Saturday, January 1, 2011

Day 3 - Christmas Day!

The four of us, Julia, Jane, Laurel and me had a wonderful breakfast together and opened gifts. Late morning found us on a long walk. We started out down the ‘dirt’ road out the main gate. After a few hundred yards its forest on both sides of the road. Jane spies a chipmunk looking rodent crossing the main road. The flora is beautiful along the main road.

We turn off the road on what looks like an old logging road. A sign marks the road, “Yana River” points us down the lane. Along this way we see and hear the forest insects, birds and other animals – and evidence of locals. There are piles of cut wood, small trees along the side of the road. It’s being gathered for pick-up later. I feel anguish about the forest being cut but at the same time I know the locals need fire wood for cooking. It’s hard to be very upset over that. Still there are many good reasons for the forest not to be cut down.

After walking for more than an hour we reach a tributary of the river and my two companions decide to explore a smaller side trail. I opt to stay by the stream and rest a bit. Sitting quiet I am privileged to watch a multitude of various butterflies; small white or little lemon yellow ones, black and orange ones, large turquoise and black ones, huge yellow and black ones. My friends return and we hike back by another route through the forest. This two hour hike tells me I’m not very fit.

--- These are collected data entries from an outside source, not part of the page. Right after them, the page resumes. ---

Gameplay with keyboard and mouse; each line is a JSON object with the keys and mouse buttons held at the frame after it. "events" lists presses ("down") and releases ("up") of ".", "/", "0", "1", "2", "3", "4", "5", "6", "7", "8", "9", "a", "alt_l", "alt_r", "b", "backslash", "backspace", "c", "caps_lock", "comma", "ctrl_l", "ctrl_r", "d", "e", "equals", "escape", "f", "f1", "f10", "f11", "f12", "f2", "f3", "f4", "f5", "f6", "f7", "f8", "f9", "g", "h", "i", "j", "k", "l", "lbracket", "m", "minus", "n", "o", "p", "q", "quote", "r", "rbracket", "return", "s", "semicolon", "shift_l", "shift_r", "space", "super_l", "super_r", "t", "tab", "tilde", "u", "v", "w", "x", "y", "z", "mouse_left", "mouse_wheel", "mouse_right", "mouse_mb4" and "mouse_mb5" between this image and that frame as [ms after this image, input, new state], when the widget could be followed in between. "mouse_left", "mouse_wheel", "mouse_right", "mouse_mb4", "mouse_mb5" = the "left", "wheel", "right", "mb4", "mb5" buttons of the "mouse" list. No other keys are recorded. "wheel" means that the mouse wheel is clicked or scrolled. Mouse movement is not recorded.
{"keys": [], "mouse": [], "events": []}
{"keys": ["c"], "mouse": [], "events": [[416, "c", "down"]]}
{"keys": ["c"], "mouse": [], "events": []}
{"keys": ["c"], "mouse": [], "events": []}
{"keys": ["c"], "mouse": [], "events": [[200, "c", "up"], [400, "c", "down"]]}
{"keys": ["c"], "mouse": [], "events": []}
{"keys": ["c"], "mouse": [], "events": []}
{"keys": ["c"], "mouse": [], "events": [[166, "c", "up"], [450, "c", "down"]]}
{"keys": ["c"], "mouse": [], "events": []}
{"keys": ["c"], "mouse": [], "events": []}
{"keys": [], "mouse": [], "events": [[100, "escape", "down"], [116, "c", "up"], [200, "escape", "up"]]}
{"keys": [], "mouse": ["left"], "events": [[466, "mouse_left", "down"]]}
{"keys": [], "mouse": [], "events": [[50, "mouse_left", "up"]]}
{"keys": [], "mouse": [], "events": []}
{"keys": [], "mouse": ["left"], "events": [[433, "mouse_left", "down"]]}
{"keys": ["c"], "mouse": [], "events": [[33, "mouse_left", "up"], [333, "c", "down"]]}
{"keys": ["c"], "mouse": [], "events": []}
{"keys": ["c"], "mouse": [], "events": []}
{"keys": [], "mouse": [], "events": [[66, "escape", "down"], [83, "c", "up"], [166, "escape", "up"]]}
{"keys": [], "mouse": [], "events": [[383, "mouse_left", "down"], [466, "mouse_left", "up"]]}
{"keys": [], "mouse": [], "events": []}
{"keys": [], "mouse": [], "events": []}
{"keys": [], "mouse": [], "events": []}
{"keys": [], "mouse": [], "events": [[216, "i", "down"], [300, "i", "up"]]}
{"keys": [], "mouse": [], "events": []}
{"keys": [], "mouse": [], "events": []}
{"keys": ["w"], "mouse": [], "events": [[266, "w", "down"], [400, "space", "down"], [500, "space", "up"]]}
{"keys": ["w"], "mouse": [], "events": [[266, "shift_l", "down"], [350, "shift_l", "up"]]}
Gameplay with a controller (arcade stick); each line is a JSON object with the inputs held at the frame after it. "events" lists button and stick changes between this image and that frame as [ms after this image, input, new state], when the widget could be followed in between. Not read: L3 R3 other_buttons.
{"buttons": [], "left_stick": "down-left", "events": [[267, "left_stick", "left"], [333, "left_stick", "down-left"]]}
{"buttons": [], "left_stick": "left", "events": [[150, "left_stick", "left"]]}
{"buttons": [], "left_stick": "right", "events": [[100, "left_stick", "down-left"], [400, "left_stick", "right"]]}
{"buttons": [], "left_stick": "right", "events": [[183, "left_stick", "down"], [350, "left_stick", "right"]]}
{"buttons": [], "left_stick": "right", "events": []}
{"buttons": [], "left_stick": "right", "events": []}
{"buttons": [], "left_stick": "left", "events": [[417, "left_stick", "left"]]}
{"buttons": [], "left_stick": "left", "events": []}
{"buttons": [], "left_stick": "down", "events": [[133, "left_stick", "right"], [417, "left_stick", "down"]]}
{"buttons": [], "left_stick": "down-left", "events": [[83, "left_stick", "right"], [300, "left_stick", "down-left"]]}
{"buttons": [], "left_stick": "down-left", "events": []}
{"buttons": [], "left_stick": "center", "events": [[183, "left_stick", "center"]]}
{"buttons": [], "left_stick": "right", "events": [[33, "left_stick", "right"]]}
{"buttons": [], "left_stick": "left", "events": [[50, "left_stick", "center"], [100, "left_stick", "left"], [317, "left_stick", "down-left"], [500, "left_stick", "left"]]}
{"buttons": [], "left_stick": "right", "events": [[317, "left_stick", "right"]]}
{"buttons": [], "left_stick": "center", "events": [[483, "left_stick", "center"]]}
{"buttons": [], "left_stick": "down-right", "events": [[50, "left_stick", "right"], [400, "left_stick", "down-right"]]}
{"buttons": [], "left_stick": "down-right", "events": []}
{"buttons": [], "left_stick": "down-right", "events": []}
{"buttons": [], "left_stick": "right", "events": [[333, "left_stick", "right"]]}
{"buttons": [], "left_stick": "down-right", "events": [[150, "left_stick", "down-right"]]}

Every afternoon it seems to rain. Maybe that’s why they call it a rain forest. It’s the perfect opportunity to play a board game. Julia says the word and a staff member comes to build us a fire in one of the sitting rooms. We play a game of Clue while having our afternoon tea. Before we break, Laurel reads us some of the things she’s written over the years about Christmas. Laurel has worked with refugees in a lot of places around the world. Most of her prose is centered on the fact that Jesus and his family were also refugees.
It’s good to remember the challenges along with the bliss of having our Savior arrive. Our “God with us” understands the tough things humanity goes there.